Если не заглядывать дальше XVII века, то в речи персонажей вполне возможно передать французский язык той эпохи. Так, в романах La Chambre или L’Enfant des Lumières вложила ли я в уста своих героев хоть одно слово, которое человек XVIII столетия не смог бы произнести? Остается лишь, если повествование ведется от третьего лица, отшлифовать шероховатости между этими фразами и стилем более современного автора-рассказчика; но при этом необходимо избегать модного сленга, с одной стороны, и архаизмов и витиеватости, с другой – и произведение станет вполне реалистичным. Напротив, как только обращаешься к более давним эпохам, оригинальный язык становится менее понятен для читателя; впрочем, разница между диалогом и современным языком повествования, собственно говоря, была бы такой, что погорела бы на смешном. Напрашивается вывод: любой рассказ об эпохе ранее Ренессанса должен иметь косвенный стиль изложения (иной допустим только в романах, написанных в виде мемуаров) и быть адаптирован за счет некоторых «уловок». Это, скорее, вопрос художественности, чем историчности. Главным образом литературный: написание (современное) диалогов (античных), в сущности, представляет проблему, почти схожую с той, что стоит перед переводчиком.
Следует заметить, что французы, например, склонны воспринимать язык древних только через искривляющую призму литературы Великого века: величие и строгость. Переводчики долго придерживались этой модели, и наивный читатель полагает, что это и есть греческий или латынь, хотя на самом деле это только классический французский язык, зачастую искаженный. Некоторые недавние переводы, где широко представлен современный словарь, мне кажутся более верными. Это касается многих изданий Катулла, Ювенала, Сенеки, Марциала, Овидия, Петрония, Плиния-младшего и других, появившихся в последние годы в издательствах Actes Sud или Arléa. Некоторые современные романисты проделали хорошую работу по модернизации: так, используя различные стили, поработали Доминик Ногер над «Эпиграммами» Марциала
[165] и Мари Дарьоссек над «Тристиями» Овидия
[166]. Благодаря им эти тексты снова забавляют или трогают нас – а значит, живут.

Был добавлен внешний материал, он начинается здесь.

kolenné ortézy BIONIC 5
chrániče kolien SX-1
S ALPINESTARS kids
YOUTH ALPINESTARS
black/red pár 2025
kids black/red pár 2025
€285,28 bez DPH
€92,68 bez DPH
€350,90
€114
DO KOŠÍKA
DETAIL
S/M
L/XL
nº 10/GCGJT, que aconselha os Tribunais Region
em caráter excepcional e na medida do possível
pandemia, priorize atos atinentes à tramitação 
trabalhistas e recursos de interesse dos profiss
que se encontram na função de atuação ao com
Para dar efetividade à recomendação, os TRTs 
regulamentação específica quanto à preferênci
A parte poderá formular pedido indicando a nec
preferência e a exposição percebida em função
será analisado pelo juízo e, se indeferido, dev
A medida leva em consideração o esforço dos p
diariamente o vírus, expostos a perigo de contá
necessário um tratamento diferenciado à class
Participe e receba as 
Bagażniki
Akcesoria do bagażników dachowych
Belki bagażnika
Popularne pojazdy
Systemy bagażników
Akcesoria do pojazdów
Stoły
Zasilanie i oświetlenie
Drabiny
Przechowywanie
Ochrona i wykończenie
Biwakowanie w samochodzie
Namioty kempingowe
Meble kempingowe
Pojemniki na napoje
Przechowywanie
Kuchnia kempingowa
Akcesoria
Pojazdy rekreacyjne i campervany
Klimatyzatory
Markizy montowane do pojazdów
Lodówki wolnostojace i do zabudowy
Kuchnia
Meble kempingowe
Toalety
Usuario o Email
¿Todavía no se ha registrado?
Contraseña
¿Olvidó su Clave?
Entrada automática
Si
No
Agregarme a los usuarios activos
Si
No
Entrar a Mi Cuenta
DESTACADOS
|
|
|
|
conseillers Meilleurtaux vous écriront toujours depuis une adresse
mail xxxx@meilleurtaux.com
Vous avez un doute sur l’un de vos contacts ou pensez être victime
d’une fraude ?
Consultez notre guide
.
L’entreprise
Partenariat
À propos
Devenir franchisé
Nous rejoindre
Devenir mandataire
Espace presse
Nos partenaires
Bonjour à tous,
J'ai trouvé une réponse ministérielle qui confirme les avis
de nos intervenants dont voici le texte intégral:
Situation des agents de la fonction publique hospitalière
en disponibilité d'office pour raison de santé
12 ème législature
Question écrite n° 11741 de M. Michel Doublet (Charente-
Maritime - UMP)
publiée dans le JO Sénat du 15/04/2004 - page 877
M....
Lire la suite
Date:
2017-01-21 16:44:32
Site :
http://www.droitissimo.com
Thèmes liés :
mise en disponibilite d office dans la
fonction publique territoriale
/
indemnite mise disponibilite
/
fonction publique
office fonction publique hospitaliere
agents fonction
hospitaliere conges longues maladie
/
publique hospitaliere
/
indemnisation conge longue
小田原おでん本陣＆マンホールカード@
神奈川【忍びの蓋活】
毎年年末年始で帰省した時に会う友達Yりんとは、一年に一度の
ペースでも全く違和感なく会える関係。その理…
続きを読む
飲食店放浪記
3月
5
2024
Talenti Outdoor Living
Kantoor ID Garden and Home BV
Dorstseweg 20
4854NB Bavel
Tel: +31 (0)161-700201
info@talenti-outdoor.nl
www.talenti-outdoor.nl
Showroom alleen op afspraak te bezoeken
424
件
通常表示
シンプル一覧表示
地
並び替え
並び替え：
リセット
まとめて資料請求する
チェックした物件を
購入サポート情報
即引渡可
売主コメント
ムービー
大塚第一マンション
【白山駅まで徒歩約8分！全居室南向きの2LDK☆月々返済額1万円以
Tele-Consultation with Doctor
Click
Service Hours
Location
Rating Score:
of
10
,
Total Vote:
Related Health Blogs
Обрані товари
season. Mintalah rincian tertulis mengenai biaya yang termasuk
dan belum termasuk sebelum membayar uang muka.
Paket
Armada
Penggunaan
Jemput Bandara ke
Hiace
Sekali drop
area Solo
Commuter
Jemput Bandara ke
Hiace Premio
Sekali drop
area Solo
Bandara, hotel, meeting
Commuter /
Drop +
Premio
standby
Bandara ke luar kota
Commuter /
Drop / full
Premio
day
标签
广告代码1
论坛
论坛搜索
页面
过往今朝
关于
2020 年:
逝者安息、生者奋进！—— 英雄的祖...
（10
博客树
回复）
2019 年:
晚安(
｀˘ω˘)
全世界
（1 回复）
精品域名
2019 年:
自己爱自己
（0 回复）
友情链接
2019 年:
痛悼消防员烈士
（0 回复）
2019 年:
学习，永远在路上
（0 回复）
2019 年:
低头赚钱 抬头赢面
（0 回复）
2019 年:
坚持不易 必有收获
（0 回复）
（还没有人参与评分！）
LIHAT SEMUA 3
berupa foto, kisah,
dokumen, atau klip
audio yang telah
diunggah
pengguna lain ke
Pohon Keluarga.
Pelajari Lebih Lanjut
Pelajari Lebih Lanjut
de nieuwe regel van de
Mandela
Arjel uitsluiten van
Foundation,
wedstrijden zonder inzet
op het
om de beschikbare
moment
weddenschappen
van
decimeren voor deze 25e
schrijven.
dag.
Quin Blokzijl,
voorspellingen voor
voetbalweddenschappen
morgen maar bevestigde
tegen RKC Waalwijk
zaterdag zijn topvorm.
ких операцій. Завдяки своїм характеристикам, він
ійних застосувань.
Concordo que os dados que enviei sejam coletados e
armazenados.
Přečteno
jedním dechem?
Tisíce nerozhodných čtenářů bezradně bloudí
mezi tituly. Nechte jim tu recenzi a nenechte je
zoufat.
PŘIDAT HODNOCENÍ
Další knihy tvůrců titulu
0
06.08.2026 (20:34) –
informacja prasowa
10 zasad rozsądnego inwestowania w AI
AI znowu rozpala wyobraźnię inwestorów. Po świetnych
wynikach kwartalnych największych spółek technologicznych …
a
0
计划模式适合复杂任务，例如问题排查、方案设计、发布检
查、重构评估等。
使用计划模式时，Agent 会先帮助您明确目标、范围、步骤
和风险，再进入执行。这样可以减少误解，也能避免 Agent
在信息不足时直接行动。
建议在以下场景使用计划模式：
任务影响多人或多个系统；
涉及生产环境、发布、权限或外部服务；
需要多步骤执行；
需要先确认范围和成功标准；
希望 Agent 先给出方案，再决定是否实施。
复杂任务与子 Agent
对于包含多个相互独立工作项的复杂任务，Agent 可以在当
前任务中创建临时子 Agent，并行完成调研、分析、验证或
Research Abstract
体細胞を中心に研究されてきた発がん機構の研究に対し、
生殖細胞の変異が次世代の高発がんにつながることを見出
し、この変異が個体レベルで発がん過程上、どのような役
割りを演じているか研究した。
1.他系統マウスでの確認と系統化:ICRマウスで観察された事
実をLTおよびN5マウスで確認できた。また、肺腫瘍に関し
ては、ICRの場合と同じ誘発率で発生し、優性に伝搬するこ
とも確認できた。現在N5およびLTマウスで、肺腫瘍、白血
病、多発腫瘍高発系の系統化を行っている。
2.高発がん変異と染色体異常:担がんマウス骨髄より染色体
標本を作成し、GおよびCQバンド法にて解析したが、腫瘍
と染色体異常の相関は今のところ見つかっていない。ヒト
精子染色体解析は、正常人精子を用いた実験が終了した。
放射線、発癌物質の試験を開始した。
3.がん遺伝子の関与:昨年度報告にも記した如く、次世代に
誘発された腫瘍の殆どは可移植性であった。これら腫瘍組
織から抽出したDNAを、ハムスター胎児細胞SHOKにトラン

ВЕРНУТЬ К ЖИЗНИ – это ведь не то же самое, что сделал в свое время Жак Амио
[167] с Плутархом? Его знаменитая версия Vies parallèles
[168], ставшая в XVI веке «бестселлером» и вдохновившая Шекспира, перед тем как напитать Расина, адаптирует столько же, сколько и переводит: рабы – это «валеты», декурионы – «сержанты», певцы – «менестрели», а налоги – «подать»; дамы носят «галантно присобранные юбки» и танцуют под звук виол и гобоев (и неважно, что античность никогда о них не узнает!), в то время как римская кавалерия выводит на поле «всадников, несущих флаги и четырехугольные щиты». Словом, Амио предоставил перевод, соответствующий как требованиям, так и менталитету своего века, который сегодня стал для нас практически непонятным… Стоит ли об этом сожалеть? Разве главное в свободной интерпретации Амио – не передать факел? Не увековечить память «выдающихся личностей»? По прошествии одного или двух веков исчезнут ли они в тот день, когда никто не будет знать их имени?